§ **Extracted data**
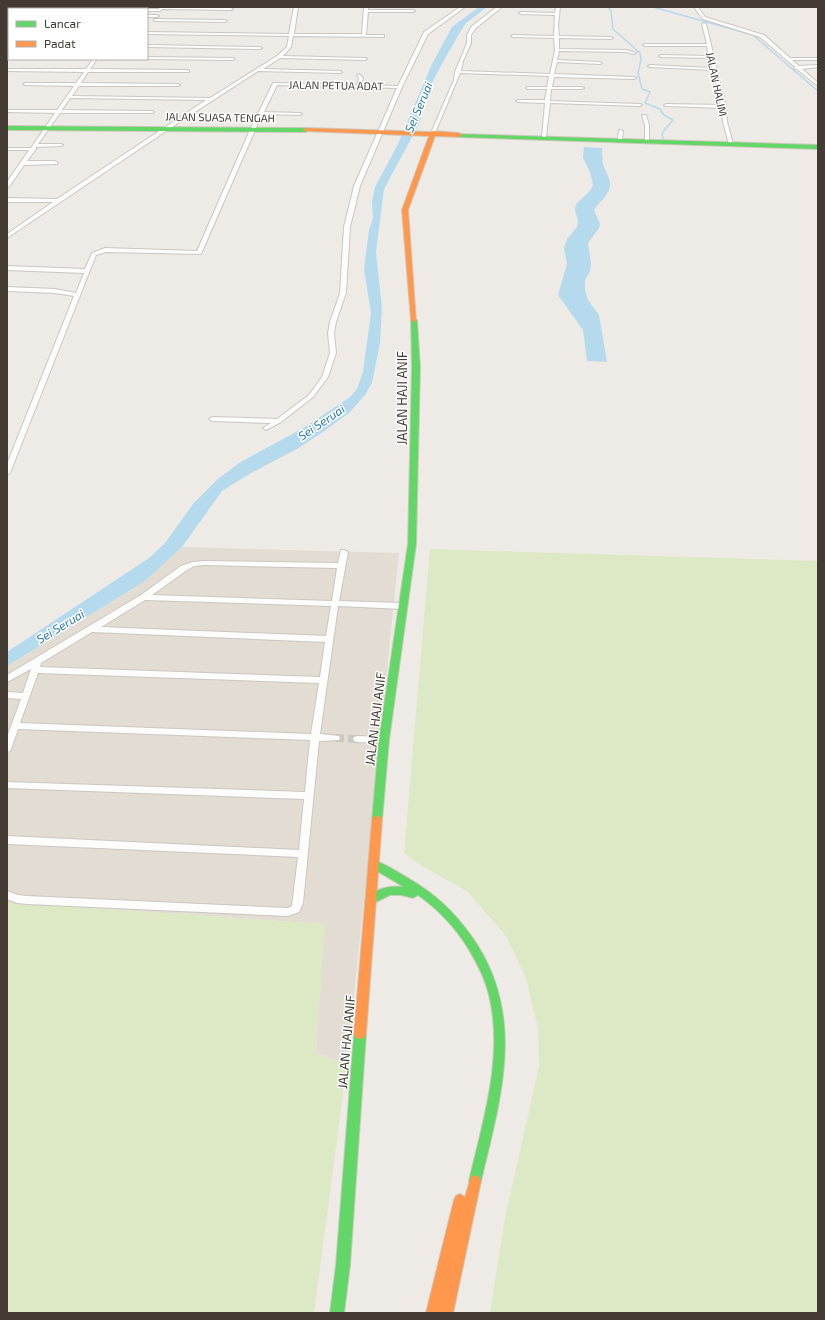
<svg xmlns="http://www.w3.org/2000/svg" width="825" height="1320" viewBox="0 0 825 1320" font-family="'Exo 2',sans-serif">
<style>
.residential{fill:#e2dcd3}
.green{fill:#dde9c4}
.water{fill:#b5daed}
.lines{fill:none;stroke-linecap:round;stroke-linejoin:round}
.stream{stroke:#b5daed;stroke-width:1.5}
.street-tunnel{stroke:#ccc8c2;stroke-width:8;stroke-dasharray:8 4;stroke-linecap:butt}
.street-casing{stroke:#cac7c2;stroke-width:2}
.fast-casing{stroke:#cdc8bd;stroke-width:2}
.slow-casing{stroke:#cdc8bd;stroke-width:2}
.street{fill:#fcfcfb;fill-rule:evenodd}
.fast{fill:#63d668;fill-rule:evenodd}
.slow{fill:#ff974d;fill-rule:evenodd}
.labels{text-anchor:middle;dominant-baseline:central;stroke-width:3;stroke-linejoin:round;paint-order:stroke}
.far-street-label{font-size:11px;fill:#433b33;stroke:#fff}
.far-water-label{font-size:12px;font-style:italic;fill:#2b7aa6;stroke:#fff}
.street-label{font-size:13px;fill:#433b33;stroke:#fff}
</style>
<rect width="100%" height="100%" fill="#eeebe6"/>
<polygon class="residential" points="182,547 399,553 347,1065 316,1053 324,924 17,903 7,899 7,666 145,581"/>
<g class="green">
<polygon points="430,549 818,561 818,1313 490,1313 505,1218 539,1066 538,1029 526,978 506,936 467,891 422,866 404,853"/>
<polygon points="7,899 17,903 325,924 316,1053 347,1065 314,1313 7,1313"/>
</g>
<g class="water">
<polygon points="479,7 487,7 466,23 460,32 437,73 426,96 419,124 384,189 376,252 382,308 380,343 372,383 365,395 349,413 320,434 297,449 251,473 222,491 182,547 145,581 7,666 7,652 149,558 165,543 193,504 218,479 239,463 305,427 350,397 357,389 363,372 371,313 364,269 369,230 373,218 372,201 375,187 397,146 432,64 452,27"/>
<path d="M 584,147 L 602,148 C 602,153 602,159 603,164 C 606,174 614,182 608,192 C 605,199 598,203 594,210 L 600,224 L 599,228 L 588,243 L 591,264 L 590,272 L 585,280 L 585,290 L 588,300 L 599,315 L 607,362 L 587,361 L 583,330 L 558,295 L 567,264 L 564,248 L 567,239 L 577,227 L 578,221 L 575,210 L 576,204 L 590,191 L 593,185 L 590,172 L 583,158 Z"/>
</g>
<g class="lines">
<g class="stream">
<polyline points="608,7 611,11 613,29 640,53 641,60 638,73 642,89 650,92 645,103 660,109 664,115 673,120 662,133 664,144"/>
<polyline points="653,7 753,35 818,91"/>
</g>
<polyline class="street-tunnel" points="336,738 357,739"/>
<defs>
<g id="street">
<polygon points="160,7 231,8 233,9 231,10 162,9 160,11 147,11 146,9 159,9"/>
<polygon points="294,7 298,7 294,34 362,34 364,7 368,7 368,10 413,10 415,11 413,12 368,12 366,35 384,35 384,37 382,37 293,36 291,47 283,56 365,58 367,59 365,60 280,58 263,69 340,71 342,72 340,73 258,71 178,123 7,238 7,234 53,202 7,202 7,198 57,199 206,100 70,98 62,110 152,111 154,112 152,113 60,113 38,144 61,144 63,145 61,146 36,147 36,149 27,161 55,161 58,163 57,164 24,165 9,187 7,188 7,182 29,150 7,150 7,148 31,148 55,113 7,112 7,110 57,110 74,86 25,85 23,84 25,83 76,83 84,72 7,71 7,69 86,69 93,59 97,59 90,69 187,70 189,71 189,72 88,72 81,83 178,84 180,85 178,86 79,86 72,96 210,98 277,56 287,47 289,36 147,34 147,32 289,34"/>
<polygon points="460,7 465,7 428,34 402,87 360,186 350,227 346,293 336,322 334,333 336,353 328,377 313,397 281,422 266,430 263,428 271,423 212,421 209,419 212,417 277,419 309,395 322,377 330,353 328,333 330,322 340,293 344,227 354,186 397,88 277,85 264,112 300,113 302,114 300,115 262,114 201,254 106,252 96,255 10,473 7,475 7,464 74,296 55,293 7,291 7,287 55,289 76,293 84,273 7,270 7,266 85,269 92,253 105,248 197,251 250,130 273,83 357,85 359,78 357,75 359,74 363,78 361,85 398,86 424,32"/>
<polygon points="497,7 502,7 476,28 471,35 471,43 463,61 461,71 550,74 555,50 554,38 513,37 511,36 513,35 554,36 555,15 521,14 519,13 521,12 555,13 556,7 560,7 558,25 559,36 611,37 613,38 611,39 559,38 559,49 626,50 636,53 634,54 626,52 559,51 557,60 600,62 602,63 600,64 557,62 554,74 634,77 636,78 634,79 554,77 552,87 582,87 584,88 582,89 551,89 550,101 640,104 642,105 640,106 550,103 546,137 544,138 542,137 545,103 518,102 516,101 518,100 545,100 547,89 528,89 526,88 528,87 547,87 549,76 460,73 435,133 431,134 431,133 454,80 455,72 467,43 467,35 472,26"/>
<polygon points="694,7 698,7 705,17 764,35 790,58 818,58 818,60 792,60 799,66 818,65 818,67 802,69 818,83 818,86 797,69 794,69 795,67 760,37 703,19"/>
<polygon points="147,15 157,15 159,16 157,17 147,17"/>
<rect x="7" y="19" width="2" height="2"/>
<polygon points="155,19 225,20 227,21 225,22 154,21 154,19"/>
<polygon points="704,23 706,24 726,107 727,122 733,144 731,145 729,144 723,122 722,108 666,106 664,105 666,104 721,105 713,70 650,67 648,66 650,65 712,68 710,58 661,57 659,56 661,55 709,56 707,46 645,46 643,45 645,44 707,44 702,24"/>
<rect x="7" y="31" width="2" height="2"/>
<polygon points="147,45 260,47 262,48 260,49 147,47"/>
<polygon points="147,57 233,58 235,59 233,60 146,59 147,59"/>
<polygon points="642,115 646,115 649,125 649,140 647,141 645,140 645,125"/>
<polygon points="619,130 623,131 622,139 620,140 618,139"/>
<path d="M 341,550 L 344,550 L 348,552 L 339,601 L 403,603 L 407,606 L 403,609 L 338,606 L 320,734 L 339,736 L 340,738 L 339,740 L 319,741 L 303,903 L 299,912 L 288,916 L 27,904 L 17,903 L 7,899 L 7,891 L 18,895 L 27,896 L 288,908 L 292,906 L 298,857 L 7,844 L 7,836 L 299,850 L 304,799 L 7,788 L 7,782 L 305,792 L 310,740 L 18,729 L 11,749 L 10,751 L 7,752 L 7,737 L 21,699 L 7,698 L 7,692 L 23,693 L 31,669 L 7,682 L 7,675 L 141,595 L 181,566 L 193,562 L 204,561 L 338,563 ZM 204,565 L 337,568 L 332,601 L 152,595 L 187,570 L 194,566 ZM 145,600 L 331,606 L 326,636 L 101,627 ZM 92,632 L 325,642 L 320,677 L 40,667 L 41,663 ZM 38,673 L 319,683 L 311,734 L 20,723 Z"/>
<polygon points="357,736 384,737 387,738 388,740 387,742 384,743 357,742 354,741 353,739 354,737"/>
</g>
<g id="fast">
<polygon points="7,126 306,128 309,130 306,132 7,130"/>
<polygon points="457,134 818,145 818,149 459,137 456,135"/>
<polygon points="414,318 417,320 420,367 416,544 389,740 382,820 381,823 377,824 373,823 372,820 379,740 408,544 412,367 411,320"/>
<path d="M 374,860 C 388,865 406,877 419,885 C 444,901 462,921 478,946 C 525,1022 500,1100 481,1181 L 479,1185 L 475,1187 L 471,1185 L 469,1181 C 483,1121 504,1056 489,995 C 485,978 477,963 468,948 C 455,927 438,909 418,895 L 413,898 L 401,895 L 390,895 L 370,905 L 366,904 L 365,901 C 371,889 391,885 404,887 L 370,867 L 369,864 L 370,861 Z"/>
<polygon points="360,1029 364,1030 366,1034 350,1265 344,1313 330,1313 336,1265 354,1034 356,1030"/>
</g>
<g id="slow">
<polygon points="306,128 431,132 433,131 459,133 462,135 459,137 435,136 408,210 416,321 414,322 411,320 402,210 429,136 304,131 303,130"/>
<polygon points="377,816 381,817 382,820 366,1034 364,1038 360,1039 356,1038 354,1034 372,820 373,817"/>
<polygon points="475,1175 479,1177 481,1181 453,1313 426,1313 454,1200 456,1196 460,1194 465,1197 471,1177"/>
</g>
</defs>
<use href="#street" class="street-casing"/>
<use href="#fast" class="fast-casing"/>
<use href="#slow" class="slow-casing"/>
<use href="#street" class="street"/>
<use href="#fast" class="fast"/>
<use href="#slow" class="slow"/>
</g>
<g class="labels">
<g class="far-street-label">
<text transform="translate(717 84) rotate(78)">JALAN HALIM</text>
<text transform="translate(336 85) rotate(1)">JALAN PETUA ADAT</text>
<text transform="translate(220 117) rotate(1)">JALAN SUASA TENGAH</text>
</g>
<g class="far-water-label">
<text transform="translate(418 107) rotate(-67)">Sei Seruai</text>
<text transform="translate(321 422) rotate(-34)">Sei Seruai</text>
<text transform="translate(60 626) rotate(-31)">Sei Seruai</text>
</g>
<g class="street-label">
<text transform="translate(402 398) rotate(-90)">JALAN HAJI ANIF</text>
<text transform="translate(375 719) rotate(-83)">JALAN HAJI ANIF</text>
<text transform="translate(346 1042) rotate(-85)">JALAN HAJI ANIF</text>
</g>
</g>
<rect width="825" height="1320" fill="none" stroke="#433b33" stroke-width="16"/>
<rect x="8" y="8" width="140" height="52" fill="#ffffff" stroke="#b4b1ad"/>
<rect x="16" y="21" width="20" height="6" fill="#63d668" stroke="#b4b1ad"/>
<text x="44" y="28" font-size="12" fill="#433b33">Lancar</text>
<rect x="16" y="41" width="20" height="6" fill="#ff974d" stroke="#b4b1ad"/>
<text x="44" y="48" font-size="12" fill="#433b33">Padat</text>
</svg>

§ **Problem to solve**
In the material above, each line with the word "linecap" should be copied.

§ **Result of the exercise**
.lines{fill:none;stroke-linecap:round;stroke-linejoin:round}
.street-tunnel{stroke:#ccc8c2;stroke-width:8;stroke-dasharray:8 4;stroke-linecap:butt}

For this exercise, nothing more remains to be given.